[Saved entries]
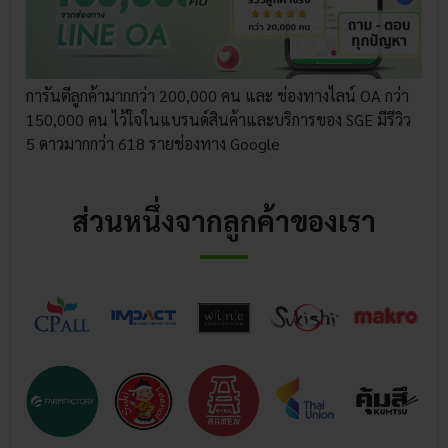
การันตีลูกค้ามากกว่า 200,000 คน และ ช่องทางไลน์ OA กว่า
150,000 คน ไว้ใจในแบรนด์สินค้าและบริการของ SGE มีรีวิว
5 ดาวมากกว่า 618 รายช่องทาง Google
ส่วนหนึ่งจากลูกค้าของเรา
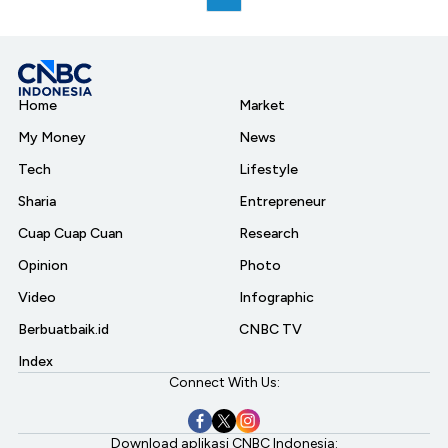
Home
Market
My Money
News
Tech
Lifestyle
Sharia
Entrepreneur
Cuap Cuap Cuan
Research
Opinion
Photo
Video
Infographic
Berbuatbaik.id
CNBC TV
Index
Connect With Us:
Download aplikasi CNBC Indonesia:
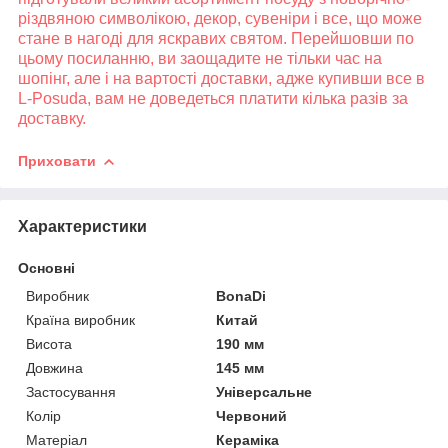
різдвяною символікою, декор, сувеніри і все, що може
стане в нагоді для яскравих святом. Перейшовши по
цьому посиланню, ви заощадите не тільки час на
шопінг, але і на вартості доставки, адже купивши все в
L-Posuda, вам не доведеться платити кілька разів за
доставку.
Приховати
Характеристики
Основні
Виробник
BonaDi
Країна виробник
Китай
Висота
190 мм
Довжина
145 мм
Застосування
Універсальне
Колір
Червоний
Матеріал
Кераміка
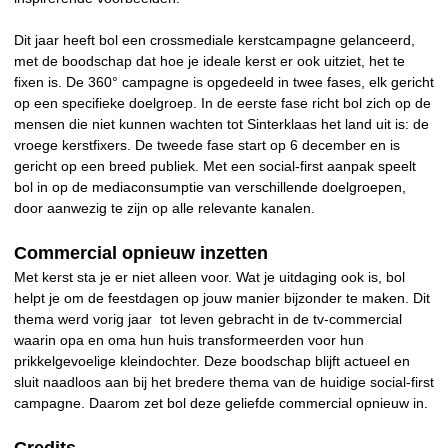
Dit jaar heeft bol een crossmediale kerstcampagne gelanceerd,
met de boodschap dat hoe je ideale kerst er ook uitziet, het te
fixen is. De 360° campagne is opgedeeld in twee fases, elk gericht
op een specifieke doelgroep. In de eerste fase richt bol zich op de
mensen die niet kunnen wachten tot Sinterklaas het land uit is: de
vroege kerstfixers. De tweede fase start op 6 december en is
gericht op een breed publiek. Met een social-first aanpak speelt
bol in op de mediaconsumptie van verschillende doelgroepen,
door aanwezig te zijn op alle relevante kanalen.
Commercial opnieuw inzetten
Met kerst sta je er niet alleen voor. Wat je uitdaging ook is, bol
helpt je om de feestdagen op jouw manier bijzonder te maken. Dit
thema werd vorig jaar tot leven gebracht in de tv-commercial
waarin opa en oma hun huis transformeerden voor hun
prikkelgevoelige kleindochter. Deze boodschap blijft actueel en
sluit naadloos aan bij het bredere thema van de huidige social-first
campagne. Daarom zet bol deze geliefde commercial opnieuw in.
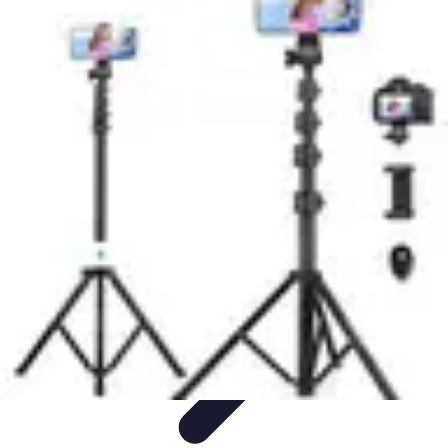
Sensations Aériennes
Techniques et Conseils
Montgolfière
Activités Aériennes
Guide
Pratique
Sécurité et Préparation
Sensations Aériennes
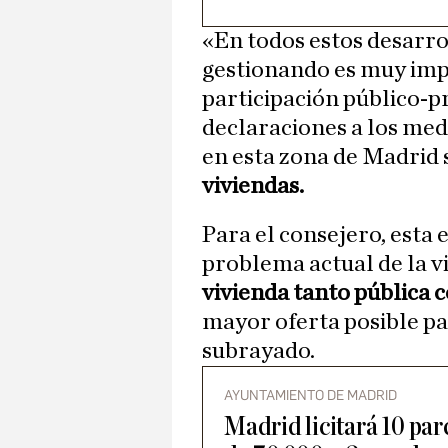
«En todos estos desarro
gestionando es muy imp
participación público-p
declaraciones a los med
en esta zona de Madrid
viviendas.
Para el consejero, esta 
problema actual de la vi
vivienda tanto pública
mayor oferta posible pa
subrayado.
AYUNTAMIENTO DE MADRID
Madrid licitará 10 pa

• _REQUIRED WORK_: Copy out all of the lines above again, word for word, without the pictures.

• _SOLUTION FOR THIS TASK_:
การันตีลูกค้ามากกว่า 200,000 คน และ ช่องทางไลน์ OA กว่า
150,000 คน ไว้ใจในแบรนด์สินค้าและบริการของ SGE มีรีวิว
5 ดาวมากกว่า 618 รายช่องทาง Google
ส่วนหนึ่งจากลูกค้าของเรา
Home
Market
My Money
News
Tech
Lifestyle
Sharia
Entrepreneur
Cuap Cuap Cuan
Research
Opinion
Photo
Video
Infographic
Berbuatbaik.id
CNBC TV
Index
Connect With Us:
Download aplikasi CNBC Indonesia:
різдвяною символікою, декор, сувеніри і все, що може
стане в нагоді для яскравих святом. Перейшовши по
цьому посиланню, ви заощадите не тільки час на
шопінг, але і на вартості доставки, адже купивши все в
L-Posuda, вам не доведеться платити кілька разів за
доставку.
Приховати
Характеристики
Основні
Виробник
BonaDi
Країна виробник
Китай
Висота
190 мм
Довжина
145 мм
Застосування
Універсальне
Колір
Червоний
Матеріал
Кераміка
Dit jaar heeft bol een crossmediale kerstcampagne gelanceerd,
met de boodschap dat hoe je ideale kerst er ook uitziet, het te
fixen is. De 360° campagne is opgedeeld in twee fases, elk gericht
op een specifieke doelgroep. In de eerste fase richt bol zich op de
mensen die niet kunnen wachten tot Sinterklaas het land uit is: de
vroege kerstfixers. De tweede fase start op 6 december en is
gericht op een breed publiek. Met een social-first aanpak speelt
bol in op de mediaconsumptie van verschillende doelgroepen,
door aanwezig te zijn op alle relevante kanalen.
Commercial opnieuw inzetten
Met kerst sta je er niet alleen voor. Wat je uitdaging ook is, bol
helpt je om de feestdagen op jouw manier bijzonder te maken. Dit
thema werd vorig jaar tot leven gebracht in de tv-commercial
waarin opa en oma hun huis transformeerden voor hun
prikkelgevoelige kleindochter. Deze boodschap blijft actueel en
sluit naadloos aan bij het bredere thema van de huidige social-first
campagne. Daarom zet bol deze geliefde commercial opnieuw in.
Sensations Aériennes
Techniques et Conseils
Montgolfière
Activités Aériennes
Guide
Pratique
Sécurité et Préparation
Sensations Aériennes
«En todos estos desarro
gestionando es muy imp
participación público-p
declaraciones a los med
en esta zona de Madrid
viviendas.
Para el consejero, esta 
problema actual de la vi
vivienda tanto pública
mayor oferta posible pa
subrayado.
AYUNTAMIENTO DE MADRID
Madrid licitará 10 pa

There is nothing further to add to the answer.